TASK PROMPT
With the images set aside, retype every record below character for character.

DATASET CONTENT
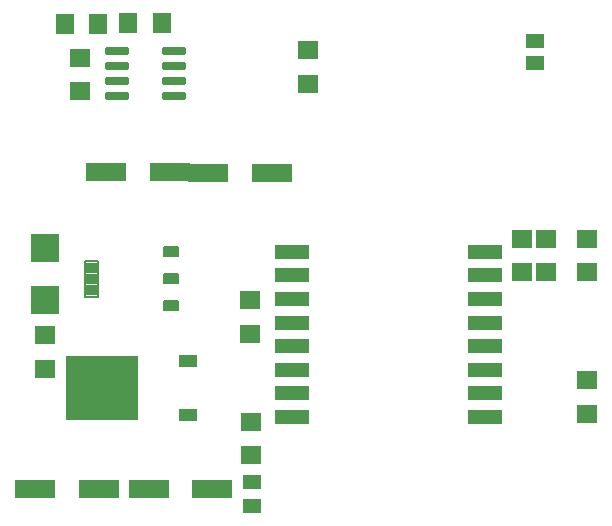
<source format=gbr>
G04 EAGLE Gerber RS-274X export*
G75*
%MOMM*%
%FSLAX34Y34*%
%LPD*%
%INSolderpaste Bottom*%
%IPPOS*%
%AMOC8*
5,1,8,0,0,1.08239X$1,22.5*%
G01*
%ADD10R,1.600000X1.300000*%
%ADD11R,3.500000X1.600000*%
%ADD12R,2.400000X2.400000*%
%ADD13R,6.200000X5.400000*%
%ADD14R,1.600000X1.000000*%
%ADD15R,1.803000X1.600000*%
%ADD16R,3.000000X1.200000*%
%ADD17C,0.343200*%
%ADD18R,1.600000X1.803000*%
%ADD19C,0.139500*%
%ADD20C,0.196500*%


D10*
X228100Y35700D03*
X228100Y55700D03*
D11*
X191300Y317800D03*
X245300Y317800D03*
X98800Y50200D03*
X44800Y50200D03*
X194800Y50200D03*
X140800Y50200D03*
D12*
X53400Y209700D03*
X53400Y253700D03*
D13*
X101200Y135300D03*
D14*
X174200Y158100D03*
X174200Y112500D03*
D15*
X226900Y181080D03*
X226900Y209520D03*
X53300Y151780D03*
X53300Y180220D03*
X456500Y233330D03*
X456500Y261770D03*
X227300Y78480D03*
X227300Y106920D03*
D16*
X261900Y110800D03*
X261900Y130800D03*
X261900Y150800D03*
X261900Y170800D03*
X261900Y190800D03*
X261900Y210800D03*
X261900Y230800D03*
X261900Y250800D03*
X425900Y110800D03*
X425900Y130800D03*
X425900Y150800D03*
X425900Y170800D03*
X425900Y190800D03*
X425900Y210800D03*
X425900Y230800D03*
X425900Y250800D03*
D15*
X512100Y141920D03*
X512100Y113480D03*
X511600Y233330D03*
X511600Y261770D03*
D17*
X170834Y419466D02*
X153566Y419466D01*
X153566Y422634D01*
X170834Y422634D01*
X170834Y419466D01*
X170834Y406766D02*
X153566Y406766D01*
X153566Y409934D01*
X170834Y409934D01*
X170834Y406766D01*
X170834Y394066D02*
X153566Y394066D01*
X153566Y397234D01*
X170834Y397234D01*
X170834Y394066D01*
X170834Y381366D02*
X153566Y381366D01*
X153566Y384534D01*
X170834Y384534D01*
X170834Y381366D01*
X122434Y384534D02*
X105166Y384534D01*
X122434Y384534D02*
X122434Y381366D01*
X105166Y381366D01*
X105166Y384534D01*
X105166Y397234D02*
X122434Y397234D01*
X122434Y394066D01*
X105166Y394066D01*
X105166Y397234D01*
X105166Y409934D02*
X122434Y409934D01*
X122434Y406766D01*
X105166Y406766D01*
X105166Y409934D01*
X105166Y422634D02*
X122434Y422634D01*
X122434Y419466D01*
X105166Y419466D01*
X105166Y422634D01*
D18*
X98220Y444000D03*
X69780Y444000D03*
D15*
X82300Y386780D03*
X82300Y415220D03*
X276000Y392780D03*
X276000Y421220D03*
D18*
X151720Y444200D03*
X123280Y444200D03*
D10*
X468000Y410500D03*
X468000Y429500D03*
D19*
X153597Y254853D02*
X153597Y246947D01*
X153597Y254853D02*
X165303Y254853D01*
X165303Y246947D01*
X153597Y246947D01*
X153597Y248272D02*
X165303Y248272D01*
X165303Y249597D02*
X153597Y249597D01*
X153597Y250922D02*
X165303Y250922D01*
X165303Y252247D02*
X153597Y252247D01*
X153597Y253572D02*
X165303Y253572D01*
X153597Y231953D02*
X153597Y224047D01*
X153597Y231953D02*
X165303Y231953D01*
X165303Y224047D01*
X153597Y224047D01*
X153597Y225372D02*
X165303Y225372D01*
X165303Y226697D02*
X153597Y226697D01*
X153597Y228022D02*
X165303Y228022D01*
X165303Y229347D02*
X153597Y229347D01*
X153597Y230672D02*
X165303Y230672D01*
X153597Y209053D02*
X153597Y201147D01*
X153597Y209053D02*
X165303Y209053D01*
X165303Y201147D01*
X153597Y201147D01*
X153597Y202472D02*
X165303Y202472D01*
X165303Y203797D02*
X153597Y203797D01*
X153597Y205122D02*
X165303Y205122D01*
X165303Y206447D02*
X153597Y206447D01*
X153597Y207772D02*
X165303Y207772D01*
D20*
X86982Y212782D02*
X86982Y243218D01*
X98118Y243218D01*
X98118Y212782D01*
X86982Y212782D01*
X86982Y214649D02*
X98118Y214649D01*
X98118Y216516D02*
X86982Y216516D01*
X86982Y218383D02*
X98118Y218383D01*
X98118Y220250D02*
X86982Y220250D01*
X86982Y222117D02*
X98118Y222117D01*
X98118Y223984D02*
X86982Y223984D01*
X86982Y225851D02*
X98118Y225851D01*
X98118Y227718D02*
X86982Y227718D01*
X86982Y229585D02*
X98118Y229585D01*
X98118Y231452D02*
X86982Y231452D01*
X86982Y233319D02*
X98118Y233319D01*
X98118Y235186D02*
X86982Y235186D01*
X86982Y237053D02*
X98118Y237053D01*
X98118Y238920D02*
X86982Y238920D01*
X86982Y240787D02*
X98118Y240787D01*
X98118Y242654D02*
X86982Y242654D01*
D11*
X159000Y318000D03*
X105000Y318000D03*
D15*
X477400Y233330D03*
X477400Y261770D03*
M02*

</source>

SOLUTION TO THE EXERCISE
<source format=gbr>
G04 EAGLE Gerber RS-274X export*
G75*
%MOMM*%
%FSLAX34Y34*%
%LPD*%
%INSolderpaste Bottom*%
%IPPOS*%
%AMOC8*
5,1,8,0,0,1.08239X$1,22.5*%
G01*
%ADD10R,1.600000X1.300000*%
%ADD11R,3.500000X1.600000*%
%ADD12R,2.400000X2.400000*%
%ADD13R,6.200000X5.400000*%
%ADD14R,1.600000X1.000000*%
%ADD15R,1.803000X1.600000*%
%ADD16R,3.000000X1.200000*%
%ADD17C,0.343200*%
%ADD18R,1.600000X1.803000*%
%ADD19C,0.139500*%
%ADD20C,0.196500*%


D10*
X228100Y35700D03*
X228100Y55700D03*
D11*
X191300Y317800D03*
X245300Y317800D03*
X98800Y50200D03*
X44800Y50200D03*
X194800Y50200D03*
X140800Y50200D03*
D12*
X53400Y209700D03*
X53400Y253700D03*
D13*
X101200Y135300D03*
D14*
X174200Y158100D03*
X174200Y112500D03*
D15*
X226900Y181080D03*
X226900Y209520D03*
X53300Y151780D03*
X53300Y180220D03*
X456500Y233330D03*
X456500Y261770D03*
X227300Y78480D03*
X227300Y106920D03*
D16*
X261900Y110800D03*
X261900Y130800D03*
X261900Y150800D03*
X261900Y170800D03*
X261900Y190800D03*
X261900Y210800D03*
X261900Y230800D03*
X261900Y250800D03*
X425900Y110800D03*
X425900Y130800D03*
X425900Y150800D03*
X425900Y170800D03*
X425900Y190800D03*
X425900Y210800D03*
X425900Y230800D03*
X425900Y250800D03*
D15*
X512100Y141920D03*
X512100Y113480D03*
X511600Y233330D03*
X511600Y261770D03*
D17*
X170834Y419466D02*
X153566Y419466D01*
X153566Y422634D01*
X170834Y422634D01*
X170834Y419466D01*
X170834Y406766D02*
X153566Y406766D01*
X153566Y409934D01*
X170834Y409934D01*
X170834Y406766D01*
X170834Y394066D02*
X153566Y394066D01*
X153566Y397234D01*
X170834Y397234D01*
X170834Y394066D01*
X170834Y381366D02*
X153566Y381366D01*
X153566Y384534D01*
X170834Y384534D01*
X170834Y381366D01*
X122434Y384534D02*
X105166Y384534D01*
X122434Y384534D02*
X122434Y381366D01*
X105166Y381366D01*
X105166Y384534D01*
X105166Y397234D02*
X122434Y397234D01*
X122434Y394066D01*
X105166Y394066D01*
X105166Y397234D01*
X105166Y409934D02*
X122434Y409934D01*
X122434Y406766D01*
X105166Y406766D01*
X105166Y409934D01*
X105166Y422634D02*
X122434Y422634D01*
X122434Y419466D01*
X105166Y419466D01*
X105166Y422634D01*
D18*
X98220Y444000D03*
X69780Y444000D03*
D15*
X82300Y386780D03*
X82300Y415220D03*
X276000Y392780D03*
X276000Y421220D03*
D18*
X151720Y444200D03*
X123280Y444200D03*
D10*
X468000Y410500D03*
X468000Y429500D03*
D19*
X153597Y254853D02*
X153597Y246947D01*
X153597Y254853D02*
X165303Y254853D01*
X165303Y246947D01*
X153597Y246947D01*
X153597Y248272D02*
X165303Y248272D01*
X165303Y249597D02*
X153597Y249597D01*
X153597Y250922D02*
X165303Y250922D01*
X165303Y252247D02*
X153597Y252247D01*
X153597Y253572D02*
X165303Y253572D01*
X153597Y231953D02*
X153597Y224047D01*
X153597Y231953D02*
X165303Y231953D01*
X165303Y224047D01*
X153597Y224047D01*
X153597Y225372D02*
X165303Y225372D01*
X165303Y226697D02*
X153597Y226697D01*
X153597Y228022D02*
X165303Y228022D01*
X165303Y229347D02*
X153597Y229347D01*
X153597Y230672D02*
X165303Y230672D01*
X153597Y209053D02*
X153597Y201147D01*
X153597Y209053D02*
X165303Y209053D01*
X165303Y201147D01*
X153597Y201147D01*
X153597Y202472D02*
X165303Y202472D01*
X165303Y203797D02*
X153597Y203797D01*
X153597Y205122D02*
X165303Y205122D01*
X165303Y206447D02*
X153597Y206447D01*
X153597Y207772D02*
X165303Y207772D01*
D20*
X86982Y212782D02*
X86982Y243218D01*
X98118Y243218D01*
X98118Y212782D01*
X86982Y212782D01*
X86982Y214649D02*
X98118Y214649D01*
X98118Y216516D02*
X86982Y216516D01*
X86982Y218383D02*
X98118Y218383D01*
X98118Y220250D02*
X86982Y220250D01*
X86982Y222117D02*
X98118Y222117D01*
X98118Y223984D02*
X86982Y223984D01*
X86982Y225851D02*
X98118Y225851D01*
X98118Y227718D02*
X86982Y227718D01*
X86982Y229585D02*
X98118Y229585D01*
X98118Y231452D02*
X86982Y231452D01*
X86982Y233319D02*
X98118Y233319D01*
X98118Y235186D02*
X86982Y235186D01*
X86982Y237053D02*
X98118Y237053D01*
X98118Y238920D02*
X86982Y238920D01*
X86982Y240787D02*
X98118Y240787D01*
X98118Y242654D02*
X86982Y242654D01*
D11*
X159000Y318000D03*
X105000Y318000D03*
D15*
X477400Y233330D03*
X477400Y261770D03*
M02*

</source>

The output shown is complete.